Tuesday, February 14, 2012

Happy Valentine's Day

It's been way too long hasn't it my Valentine?
More to come soon...

Thursday, September 29, 2011

New Test Print

Open Studios is coming this weekend, and I've been cleaning up my studio, trying to stash away things to make my studio presentable to visitors.  I've also been working on a small test print in plans for a larger woodcut print.  Making a smaller print first allows me to work out my ideas before committing to a much larger piece.

This new print is of a petunia flower.  The test print is cropped much tighter than I will have for a the larger print. The first color printed is yellow.

The second color is a light transparent blue.

I will be working on other colors today, and hopefully finishing in time for Open Studios this weekend

Sunday, September 18, 2011

Today is the Last Day of the Firefly Gypsy Market

The Gypsy Firefly Sale was so much fun yesterday, and the turnout was great. Thank you to everyone who came by. All of the "gypsy" booths looked so good, especially at night with all of the little white lights. Stop by today to see me and and my work in the VW bus before I drive away at 3pm!

Friday, September 16, 2011

Firefly Gypsy Farm Market this weekend!

Please join me this weekend at the Firefly Gypsy Farm Market. I will be a part of the caravan of artists displaying in my VW Westphalia Bus!  This weekend will also be the debut of my 2012 woodcut scroll calendar. It will be a lot of fun, and I hope to see you there!

Thursday, July 14, 2011

Reception at Rabbit Brush Gallery Tomorrow Night

Please join me tomorrow night at the reception of my exhibition at Rabbit Brush Gallery in Hygiene

Tuesday, July 12, 2011

The "Hang and Level"

Every once in a great while I get sucked in to buying products displayed on the end caps of stores.  I really try to ignore these displays, but recently I got sucked in to a table at Home Depot for the Hang and Level, a bright yellow plastic gadget for hanging pictures that I was previously pondering about inventing for myself, but someone beat me to it.
Anyone that hangs a lot of pictures knows how challenging it is to align several frames at once.  One way is to hang pictures with a measuring tape and a pencil, measuring the hanging point on the wire from the top of the frame, and how that lines up on the wall.  Lots of little pencil marks are made and some head scratching too as the math can get complicated when considering hanging at 57" from the center point (the average height from the floor for optimal viewing of pictures).  Apartment Therapy has a post on that subject. Sometimes I have had to make several little holes in a line to finally get the picture hanging in the right place.  The "hang and level" (h & l) doesn't eliminate all of that, but makes hanging frames so much easier.  On the bottom is one or two hooks to hang the picture from depending on the weight of the frame.  
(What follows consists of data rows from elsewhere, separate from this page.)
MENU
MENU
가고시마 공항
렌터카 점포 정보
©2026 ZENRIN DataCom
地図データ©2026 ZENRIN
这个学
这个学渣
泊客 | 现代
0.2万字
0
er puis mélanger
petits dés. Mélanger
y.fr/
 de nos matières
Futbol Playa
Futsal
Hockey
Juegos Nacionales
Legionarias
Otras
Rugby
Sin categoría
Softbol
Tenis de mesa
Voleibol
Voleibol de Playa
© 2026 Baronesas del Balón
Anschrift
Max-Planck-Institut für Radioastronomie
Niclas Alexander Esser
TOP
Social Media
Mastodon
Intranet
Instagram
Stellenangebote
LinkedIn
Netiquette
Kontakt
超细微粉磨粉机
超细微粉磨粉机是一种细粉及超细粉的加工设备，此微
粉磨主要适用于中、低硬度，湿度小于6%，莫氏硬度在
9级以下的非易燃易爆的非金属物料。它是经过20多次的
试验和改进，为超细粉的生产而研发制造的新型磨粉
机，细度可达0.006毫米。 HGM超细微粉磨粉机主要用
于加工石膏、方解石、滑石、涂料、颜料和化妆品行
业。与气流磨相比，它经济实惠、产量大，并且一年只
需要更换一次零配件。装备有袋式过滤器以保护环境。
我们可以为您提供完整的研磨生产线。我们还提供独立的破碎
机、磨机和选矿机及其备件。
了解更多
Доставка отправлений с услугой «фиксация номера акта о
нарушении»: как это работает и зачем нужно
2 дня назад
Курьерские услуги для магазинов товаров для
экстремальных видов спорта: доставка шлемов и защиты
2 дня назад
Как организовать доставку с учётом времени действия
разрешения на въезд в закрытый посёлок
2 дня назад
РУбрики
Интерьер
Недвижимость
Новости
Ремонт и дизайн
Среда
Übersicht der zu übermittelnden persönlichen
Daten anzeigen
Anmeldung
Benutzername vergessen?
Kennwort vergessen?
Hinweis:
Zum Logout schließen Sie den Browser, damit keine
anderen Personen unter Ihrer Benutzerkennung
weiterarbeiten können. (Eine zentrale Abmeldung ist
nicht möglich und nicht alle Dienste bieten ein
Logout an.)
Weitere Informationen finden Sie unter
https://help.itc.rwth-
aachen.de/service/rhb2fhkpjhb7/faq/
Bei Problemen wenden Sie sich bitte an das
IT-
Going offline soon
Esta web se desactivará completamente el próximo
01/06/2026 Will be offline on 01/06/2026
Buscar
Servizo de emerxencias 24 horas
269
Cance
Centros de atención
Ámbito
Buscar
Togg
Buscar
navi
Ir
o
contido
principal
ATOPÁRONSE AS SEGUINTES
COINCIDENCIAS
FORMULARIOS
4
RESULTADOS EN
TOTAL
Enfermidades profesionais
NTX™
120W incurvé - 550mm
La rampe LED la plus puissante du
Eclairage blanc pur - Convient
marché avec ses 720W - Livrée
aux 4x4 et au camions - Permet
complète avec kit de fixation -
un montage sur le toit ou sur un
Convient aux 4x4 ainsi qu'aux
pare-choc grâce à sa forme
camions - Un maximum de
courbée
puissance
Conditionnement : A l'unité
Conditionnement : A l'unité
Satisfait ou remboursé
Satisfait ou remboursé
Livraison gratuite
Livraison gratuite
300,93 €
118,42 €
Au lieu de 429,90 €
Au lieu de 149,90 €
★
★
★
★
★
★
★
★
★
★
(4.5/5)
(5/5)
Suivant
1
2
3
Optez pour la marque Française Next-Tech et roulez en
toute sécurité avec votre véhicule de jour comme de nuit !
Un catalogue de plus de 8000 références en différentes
Hold the "h & l" with one hand against the wall with the picture hanging on the hooks.  When it is in place, remove the frame and set it aside (a helper can be good for this, but not necessary)  keeping the "h & l" on the wall.  The hook, which has a point on the back of it, is pushed down to make a slight indentation in the wall where the nail should be placed.  Put the frame down, and nail in to the spot marked on the wall.
The point on the back to indicate the nail hole

After the frame is hung, the "h & l" also has a level on it to level out your picture.  When I moved into my new studio, I used this gadget to hang several frames.  It went very quickly, with little or no measuring, and the frames were lined up perfectly. I think I will be using the hang and level from now on to hang my work in my studio and in exhibitions. (BTW- this is a completely unsolicited endorsement of this product)

Monday, July 11, 2011

Buy local- art supplies?

My friend Melissa and I went to the Wayzegoose letterpress sale on Saturday morning to see what kind of goodies we could find.
Melissa bought a case of fonts to play with.  It was really heavy for her to carry it back to the car!

I saw Ray Tomasso at the sale with sheets of his hand made paper in bins for sale. He had been by my studio during Open Studios several times, and was always trying to get me to try his paper to print with.

 I was in need of some paper, so I bought forty sheets of a brown hand made paper.

It wasn't until I got home that I thought a little deeper about my paper purchase.  The buy local movement has been around for a few years now, encouraging people to support their local farmer's or small hometown stores over big box or warehouse retailers.  I shop this way as much as I can, but haven't considered buying local for art supplies.  Buying Ray's paper has so many benefits.  Not only does it support him, and his art of hand made paper but also encourages his recycling of materials that are incorporated into the paper.  Among the list of materials in the paper are grey pants, and a poncho.  How great is that?  After trying this paper in a new project, I may reconsider mail ordering my usual Rives BFK that comes all the way from France. 

I wonder how many other local materials could be used for art supplies- beeswax for encaustic artists is one.  My friend Laura Tyler is one artist I know that uses local beeswax.  Kristin Fitzgerrell uses recycled scrap wood in her work.  Can you think of other artists that use local materials or art materials that can be sourced locally?